Prompt.
What lines of the data hold the string "pixels"? Copy them all.

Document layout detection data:
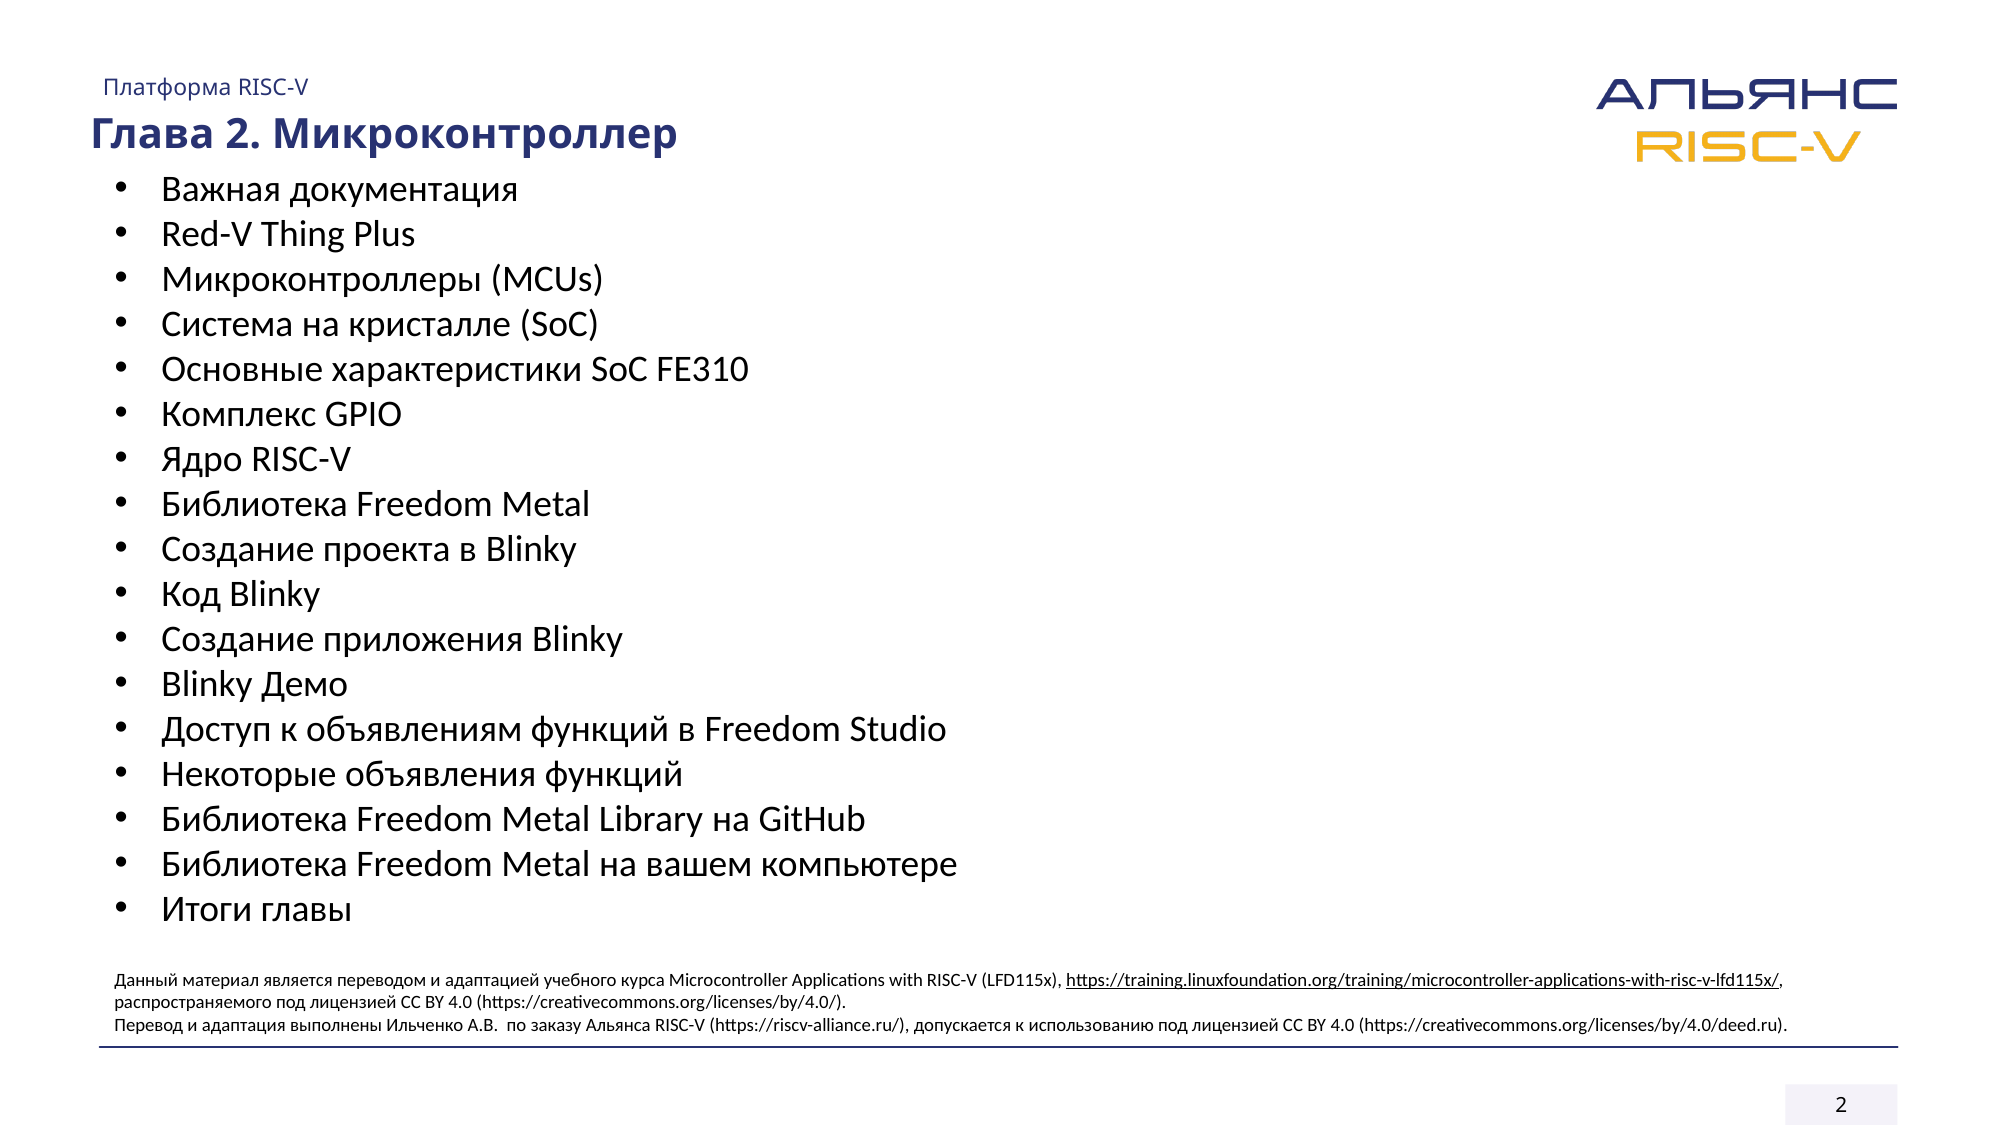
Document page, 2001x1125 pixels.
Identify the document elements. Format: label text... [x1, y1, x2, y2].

text_box Данный материал является переводом и адаптацией учебного курса Microcontroller Applications with RISC-V (LFD115x), https://training.linuxfoundation.org/training/microcontroller-applications-with-risc-v-lfd115x/, распространяемого под лицензией CC BY 4.0 (https://creativecommons.org/licenses/by/4.0/). Перевод и адаптация выполнены Ильченко А.В. по заказу Альянса RISC-V (https://riscv-alliance.ru/), допускается к использованию под лицензией CC BY 4.0 (https://creativecommons.org/licenses/by/4.0/deed.ru). [99, 960, 1898, 1043]
picture [1595, 79, 1898, 162]
text_box Платформа RISC-V [88, 65, 1624, 108]
text_box Важная документация Red-V Thing Plus Микроконтроллеры (MCUs) Система на кристалле (SoC) Основные характеристики SoC FE310 Комплекс GPIO Ядро RISC-V Библиотека Freedom Metal Создание проекта в Blinky Код Blinky Создание приложения Blinky Blinky Демо Доступ к объявлениям функций в Freedom Studio Некоторые объявления функций Библиотека Freedom Metal Library на GitHub Библиотека Freedom Metal на вашем компьютере Итоги главы [99, 156, 1100, 937]
text_box Глава 2. Микроконтроллер [75, 99, 704, 165]
text_box 2 [1785, 1084, 1898, 1125]
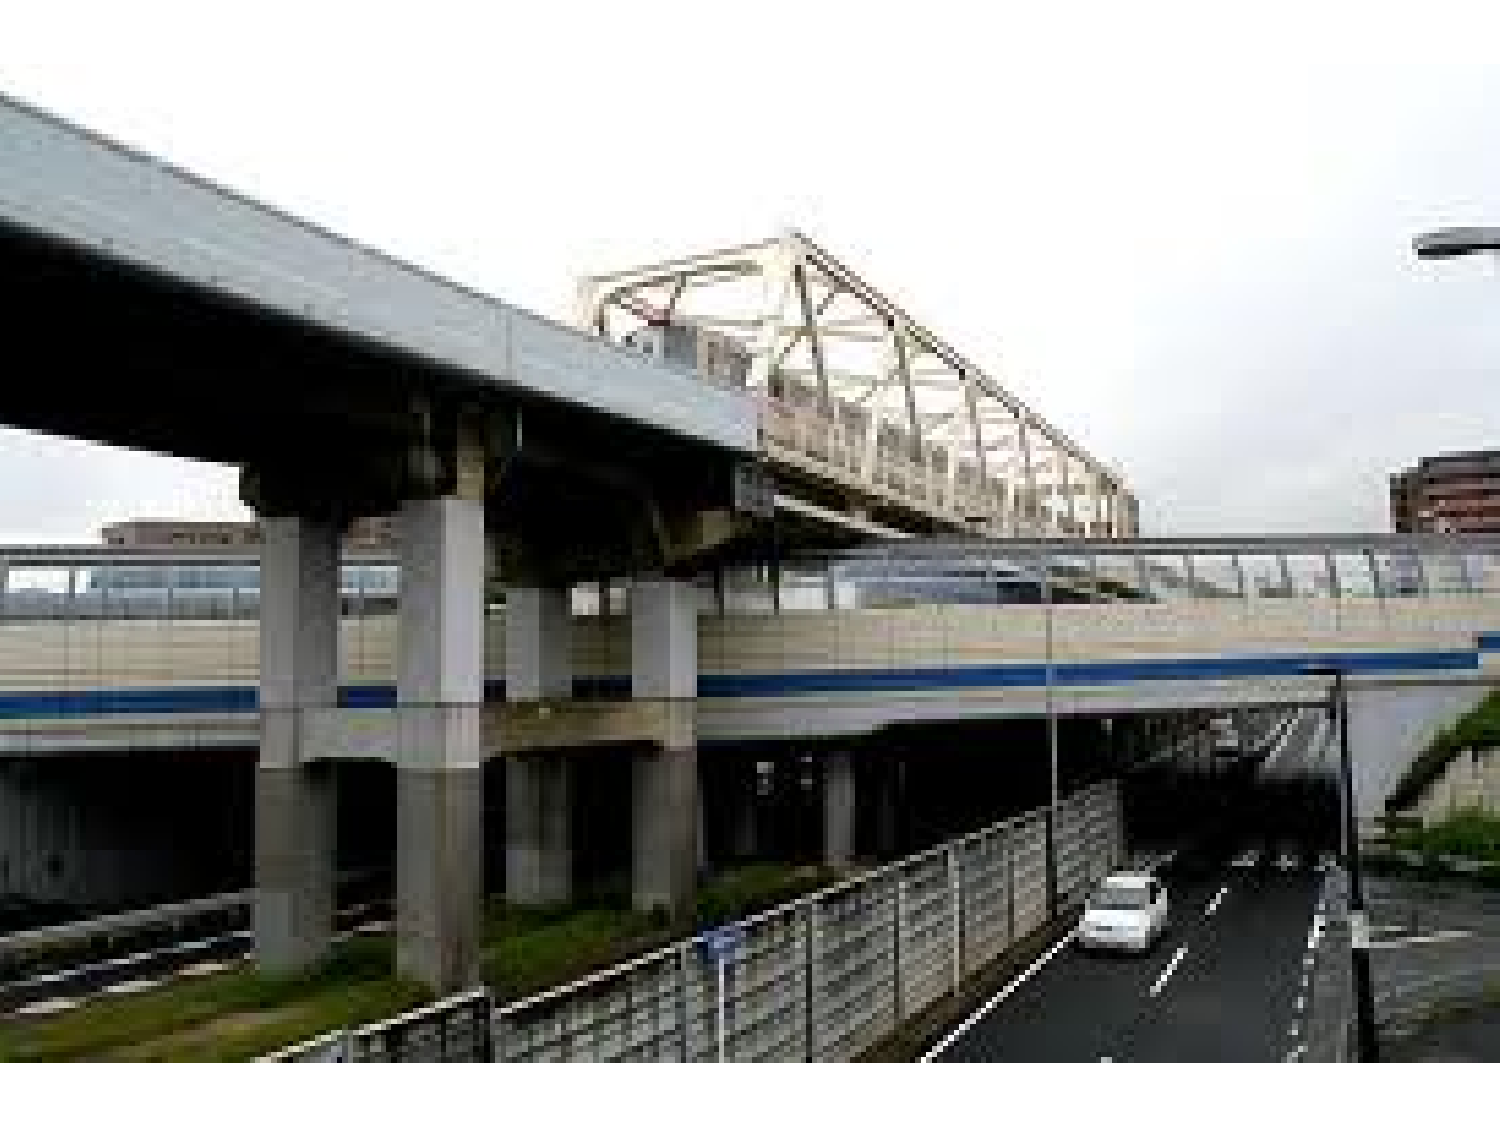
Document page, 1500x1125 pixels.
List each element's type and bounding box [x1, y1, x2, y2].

picture [0, 64, 1500, 1064]
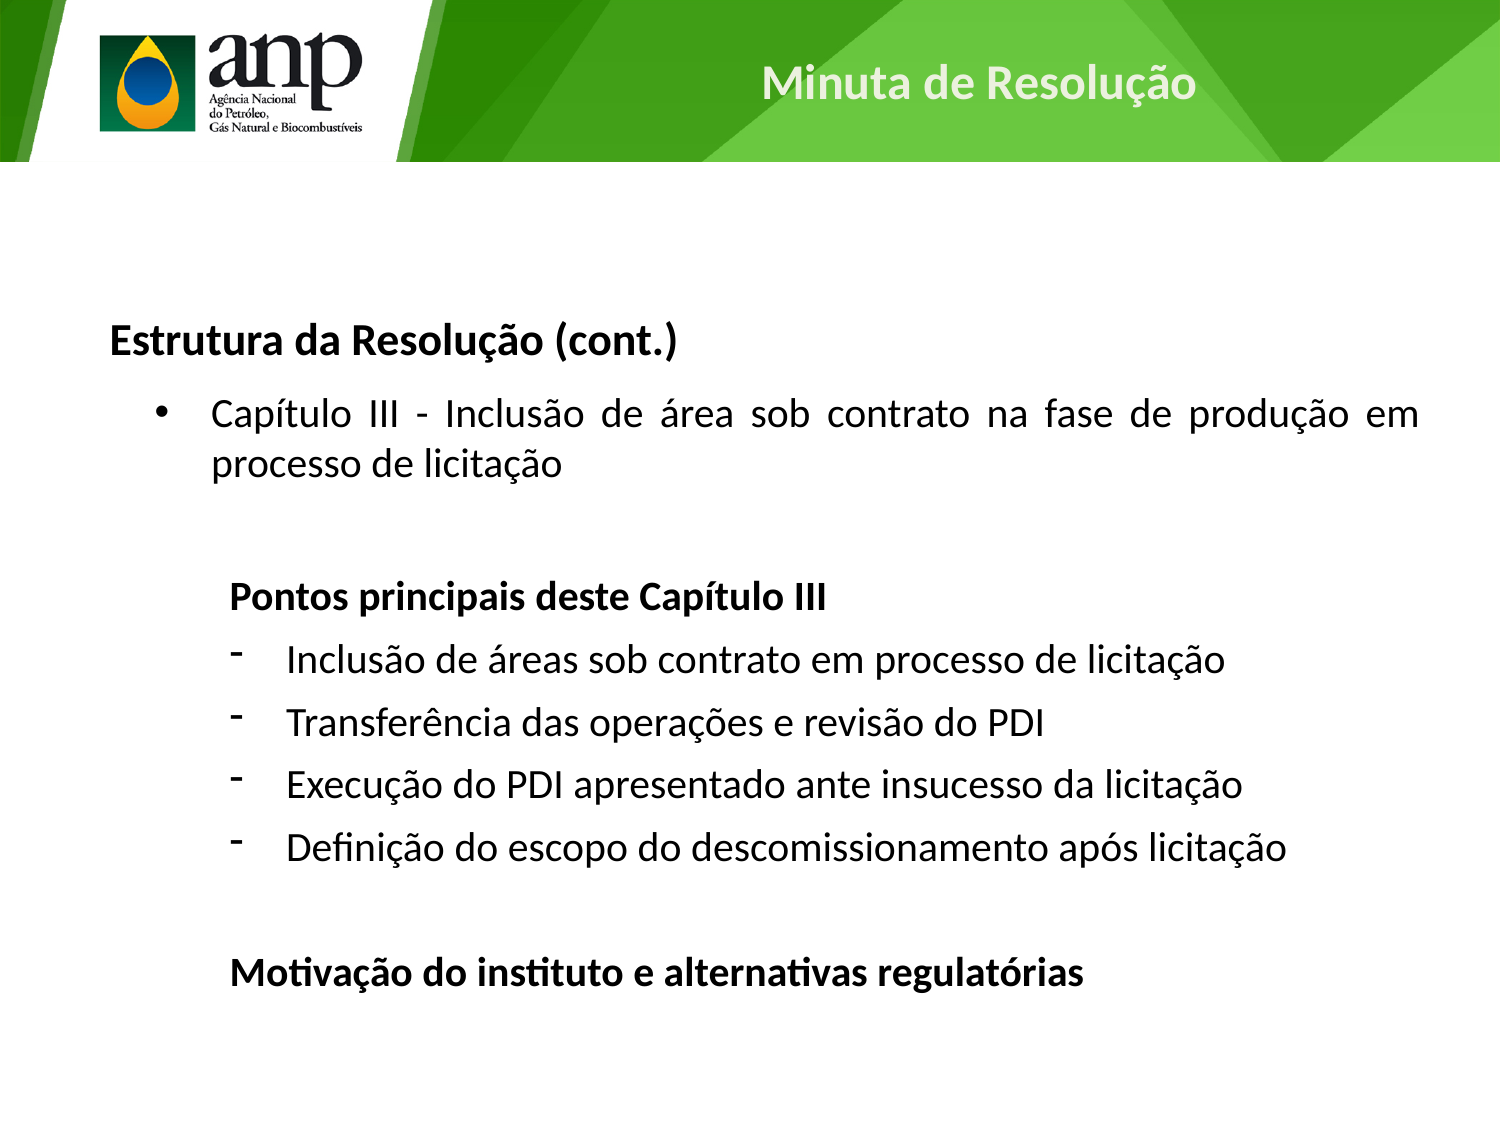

Response box.
Document page, 2001x1125 pixels.
Document page, 1500x1125 pixels.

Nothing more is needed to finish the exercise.